Synthesis, secondary structure and folding of the bend region of lung surfactant protein B.

Previous theoretical analysis of the primary structure of lung surfactant protein SP-B indicates a disulfide-linked, hydrophobic midsequence that forms a hairpin-like motif. Here, we experimentally investigate the secondary structure of the disulfide-stabilized bend region by synthesizing two 12-residue analogs of the SP-B midsequence.
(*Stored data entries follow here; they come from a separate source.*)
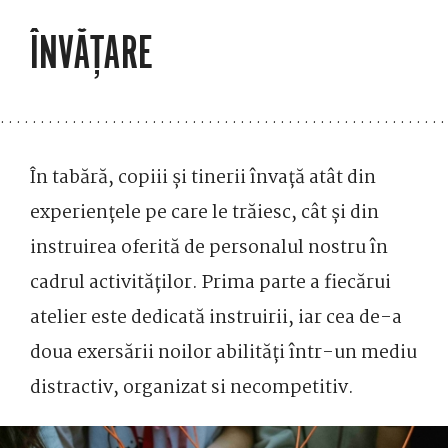
ÎNVĂȚARE
În tabără, copiii și tinerii învață atât din
experiențele pe care le trăiesc, cât și din
instruirea oferită de personalul nostru în
cadrul activităților. Prima parte a fiecărui
atelier este dedicată instruirii, iar cea de-a
doua exersării noilor abilități într-un mediu
distractiv, organizat si necompetitiv.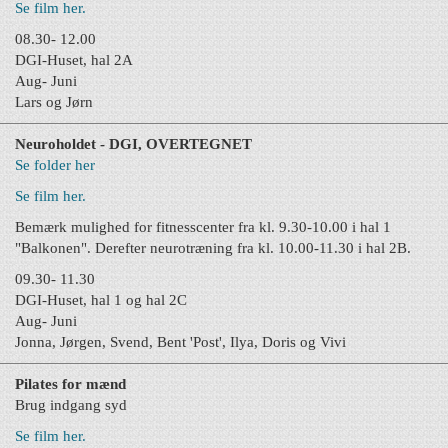
Se film her.
08.30- 12.00
DGI-Huset, hal 2A
Aug- Juni
Lars og Jørn
Neuroholdet - DGI, OVERTEGNET
Se folder her
Se film her.
Bemærk mulighed for fitnesscenter fra kl. 9.30-10.00 i hal 1
"Balkonen". Derefter neurotræning fra kl. 10.00-11.30 i hal 2B.
09.30- 11.30
DGI-Huset, hal 1 og hal 2C
Aug- Juni
Jonna, Jørgen, Svend, Bent 'Post', Ilya, Doris og Vivi
Pilates for mænd
Brug indgang syd
Se film her.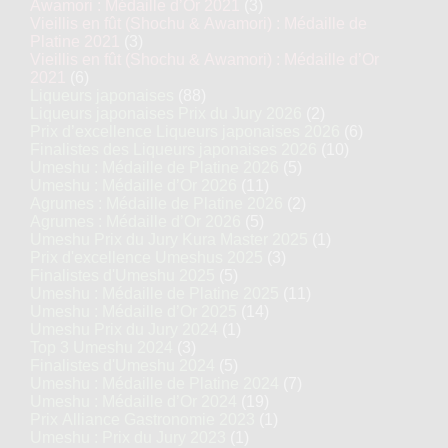
Awamori : Médaille d’Or 2021
(3)
Vieillis en fût (Shochu & Awamori) : Médaille de
Platine 2021
(3)
Vieillis en fût (Shochu & Awamori) : Médaille d’Or
2021
(6)
Liqueurs japonaises
(88)
Liqueurs japonaises Prix du Jury 2026
(2)
Prix d’excellence Liqueurs japonaises 2026
(6)
Finalistes des Liqueurs japonaises 2026
(10)
Umeshu : Médaille de Platine 2026
(5)
Umeshu : Médaille d’Or 2026
(11)
Agrumes : Médaille de Platine 2026
(2)
Agrumes : Médaille d’Or 2026
(5)
Umeshu Prix du Jury Kura Master 2025
(1)
Prix d'excellence Umeshus 2025
(3)
Finalistes d'Umeshu 2025
(5)
Umeshu : Médaille de Platine 2025
(11)
Umeshu : Médaille d’Or 2025
(14)
Umeshu Prix du Jury 2024
(1)
Top 3 Umeshu 2024
(3)
Finalistes d'Umeshu 2024
(5)
Umeshu : Médaille de Platine 2024
(7)
Umeshu : Médaille d’Or 2024
(19)
Prix Alliance Gastronomie 2023
(1)
Umeshu : Prix du Jury 2023
(1)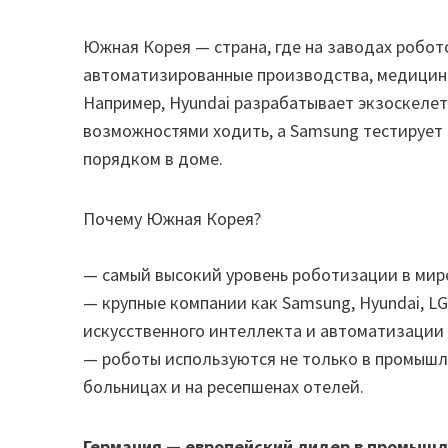
Южная Корея — страна, где на заводах робот
автоматизированные производства, медицинс
Например, Hyundai разрабатывает экзоскеле
возможностями ходить, а Samsung тестирует
порядком в доме.
Почему Южная Корея?
— самый высокий уровень роботизации в мир
— крупные компании как Samsung, Hyundai, 
искусственного интеллекта и автоматизации
— роботы используются не только в промышле
больницах и на ресепшенах отелей.
Германия — европейский лидер в промыш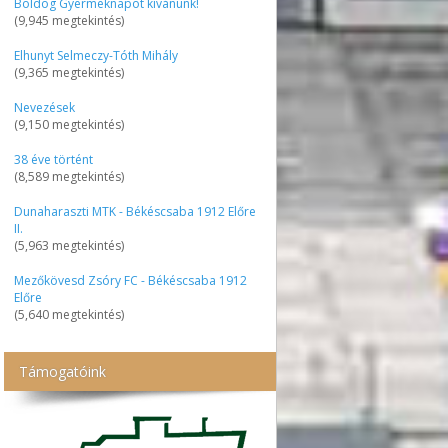
Boldog Gyermeknapot kívánunk!
(9,945 megtekintés)
Elhunyt Selmeczy-Tóth Mihály
(9,365 megtekintés)
Nevezések
(9,150 megtekintés)
38 éve történt
(8,589 megtekintés)
Dunaharaszti MTK - Békéscsaba 1912 Előre
II.
(5,963 megtekintés)
Mezőkövesd Zsóry FC - Békéscsaba 1912
Előre
(5,640 megtekintés)
Támogatóink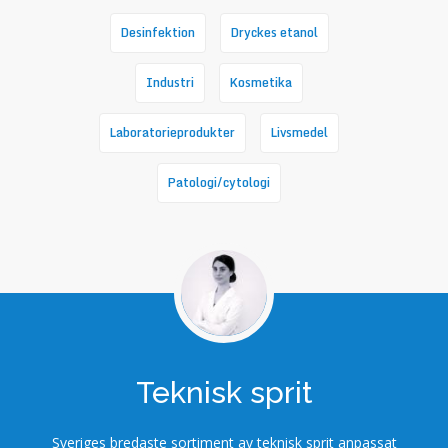
Desinfektion
Dryckes etanol
Industri
Kosmetika
Laboratorieprodukter
Livsmedel
Patologi/cytologi
Teknisk sprit
Sveriges bredaste sortiment av teknisk sprit anpassat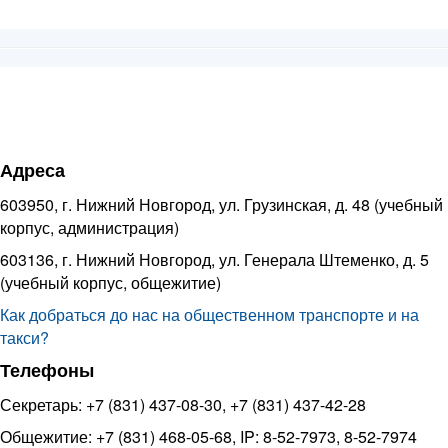
Адреса
603950, г. Нижний Новгород, ул. Грузинская, д. 48 (учебный
корпус, администрация)
603136, г. Нижний Новгород, ул. Генерала Штеменко, д. 5
(учебный корпус, общежитие)
Как добраться до нас на общественном транспорте и на
такси?
Телефоны
Секретарь: +7 (831) 437-08-30, +7 (831) 437-42-28
Общежитие: +7 (831) 468-05-68, IP: 8-52-7973, 8-52-7974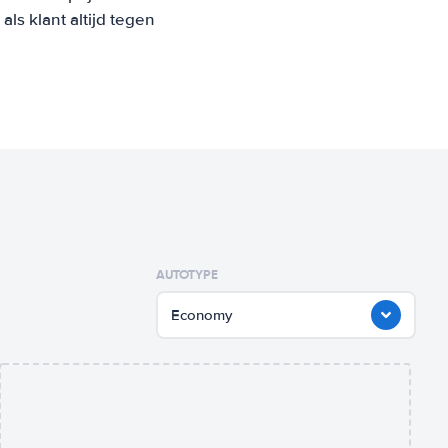
s klant altijd tegen
AUTOTYPE
Economy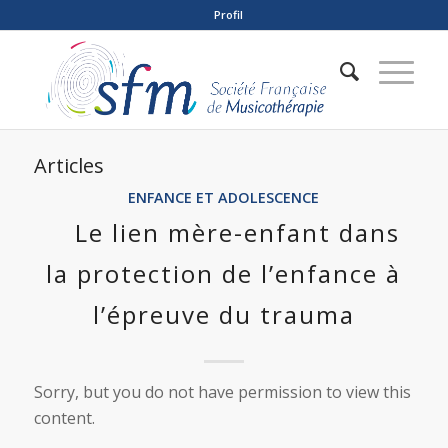
Profil
Articles
ENFANCE ET ADOLESCENCE
Le lien mère-enfant dans
la protection de l’enfance à
l’épreuve du trauma
Sorry, but you do not have permission to view this
content.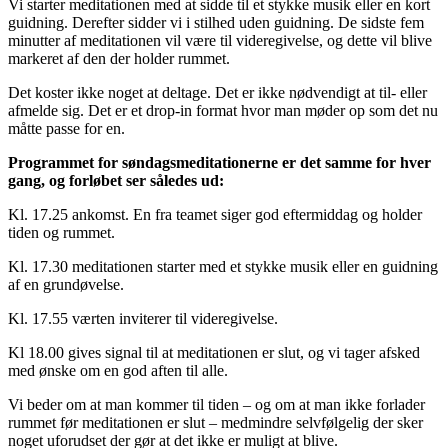
Vi starter meditationen med at sidde til et stykke musik eller en kort
guidning. Derefter sidder vi i stilhed uden guidning. De sidste fem
minutter af meditationen vil være til videregivelse, og dette vil blive
markeret af den der holder rummet.
Det koster ikke noget at deltage. Det er ikke nødvendigt at til- eller
afmelde sig. Det er et drop-in format hvor man møder op som det nu
måtte passe for en.
Programmet for søndagsmeditationerne er det samme for hver
gang, og forløbet ser således ud:
Kl. 17.25 ankomst. En fra teamet siger god eftermiddag og holder
tiden og rummet.
Kl. 17.30 meditationen starter med et stykke musik eller en guidning
af en grundøvelse.
Kl. 17.55 værten inviterer til videregivelse.
Kl 18.00 gives signal til at meditationen er slut, og vi tager afsked
med ønske om en god aften til alle.
Vi beder om at man kommer til tiden – og om at man ikke forlader
rummet før meditationen er slut – medmindre selvfølgelig der sker
noget uforudset der gør at det ikke er muligt at blive.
The native peptide has the same sequence for residues 35 to 46 as native human SP-B, while, in the second mimic peptide, Leu40 and Val41 were replaced with D-Ser and L-His. Both peptides contain cysteine residues at the N- and C-terminus (Cys35 and Cys46, respectively). Oxidation/reduction experiments with fast atom bombardment mass spectrometry showed mass shifts of approximately 2 daltons, consistent with the oxidized peptides existing in solution as monomers, each with one internal disulfide bond (Cys35-Cys46). Since circular dichroism and Fourier-transform infrared measurements show that both peptides assume turn conformations in structure-promoting solvents such as trifluoroethanol (TFE), a structural model is proposed in which Cys35 and Cys46 are brought in close apposition through an internal bend in the peptide. Consistent with this model are electron spin resonance (ESR) results of the mimic peptide nitroxide spin-labeled at Cys35 and Cys46. For the double spin-labeled mimic peptide in TFE. ESR spectra indicated broadening characteristic of either radical interactions or decreased mobility, or both. Increases in radical interactions for the double spin-labeled mimic peptide would be expected for Cys35 and Cys46 approaching within 14 A in structure-promoting solvents, while decreases in spin-label mobility could be due to the formation of a loop. Based on these observations with peptide analogs, residues 35 to 46 probably form a similar bend in the full-length protein.